充実したバックアップ体制でアクチュアリーを育てる土壌を創る

―具体的に、その人材育成のための仕組みとは?

 まず、アクチュアリーの資格は一朝一夕で取得できるものではないので、理系出身の数学的な素養のある人を採用して育成するために、アクチュアリーコースを新設しました。アクチュアリーコースで採用された人は、研修制度や配属先などの点でさまざまなバックアップを受けることができます。
  例えば、入社後は基本的にアクチュアリー育成部門であるリスク管理部保険数理グループに配属され、そこで準会員(※注1)取得までは勉強に専念していただきます。将来的にアクチュアリーとして活躍してもらうことが最優先なので、「日常業務が忙しすぎて勉強できない」なんてことがないように職務を調整しやすい環境を整えています。ただし、アクチュアリーを切り口に具体的なキャリアビジョンを持っている人については、希望通りの配属も行います。昨年は、保険がプロダクトアウトされるプロセスを知りたいからと、最初の3年間は営業を希望した内定者もいましたね。
  あとは、いずれの部署に配属になるにせよ、アクチュアリーコースの社員には、日本アクチュアリー会主催の有料講座への派遣や社内勉強会でのアクチュアリー育成担当者による指導など、充実したサポート体制を敷いています。その他、社員のみの自主勉強会や強化合宿なども多数開催されていますね。
  また、入社前も「内定者支援メニュー・アクチュアリー編」を用意して、早期に合格を目指す内定者をサポートする体制を整えました。社員同様にアクチュアリー会講座への派遣や社内勉強会への招聘を認めたり、アクチュアリー試験の過去問題集の無償提供を行ったりもしています。頑張れば、入社までに2、3科目合格することも不可能ではありません。一般的には、正会員(※注2)になるまでに平均7~8年かかるといわれていますが、いち早くスタートアップして資格を取得することで、早くアクチュアリーとなり、活躍していただきたいと思っています。

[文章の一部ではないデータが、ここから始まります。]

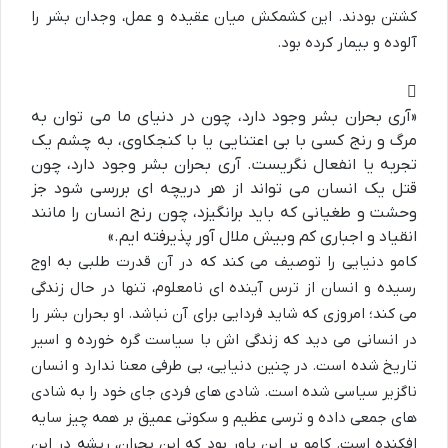
کشتن بودند. این کشمکش میان عقیده و عمل، وجدان بشر را
آلوده و بیمار کرده بود.
«آری بحران بشر وجود دارد، چون در دنیای ما می توان به
مرگ و رنج کسی با بی اعتنایی یا با کنجکاوی، به چشم یک
تجربه یا انفعال نگریست. آری بحران بشر وجود دارد، چون
قتل یک انسان می تواند از هر دریچه ای بررسی شود جز
وحشت و طغیانی که باید برانگیزد، چون رنج انسان را مانند
انقیاد و اجباری کم وبیش ملال آور پذیرفته ایم.»
کامو دنیایی را توصیف می کند که در آن قدرت طلبی به اوج
رسیده و انسان از ترس آینده ای نامعلوم، تنها در حال زندگی
می کند؛ امروزی که شاید فردایی برای آن نباشد. او بحران بشر را
در انسانی می دید که زندگی اش با سیاست گره خورده و اسیر
تاریخ شده است. در چنین دنیایی، بی طرفی معنا ندارد و انسان
ناگزیر سیاسی شده است. شادی های فردی جای خود را به شادی
های جمعی داده و ترسی عظیم و سکوتی عمیق بر همه چیز سایه
افکنده است. کامو بر این باور بود که این بحران، ریشه در این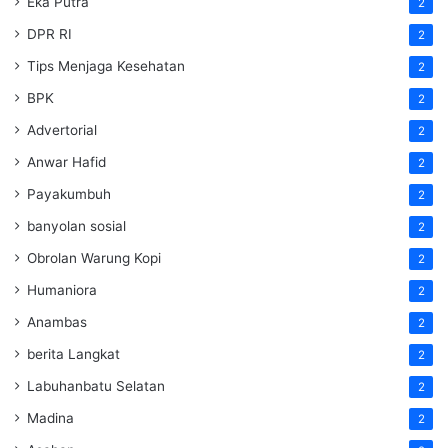
Eka Putra
2
DPR RI
2
Tips Menjaga Kesehatan
2
BPK
2
Advertorial
2
Anwar Hafid
2
Payakumbuh
2
banyolan sosial
2
Obrolan Warung Kopi
2
Humaniora
2
Anambas
2
berita Langkat
2
Labuhanbatu Selatan
2
Madina
2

※注1 アクチュアリー資格試験の基礎科目「数学」「生保数理」「損保数理」「年金数理」「会計・経済・投資理論」の5科目に合格した者を「準会員」と呼ぶ。
※注2 基礎科目に加え、応用科目2科目に合格すると「正会員」となり、正式に「アクチュアリーを名乗ることができる。試験は、「生保コース」「損保コース」「年金コース」の3コースからの選択制。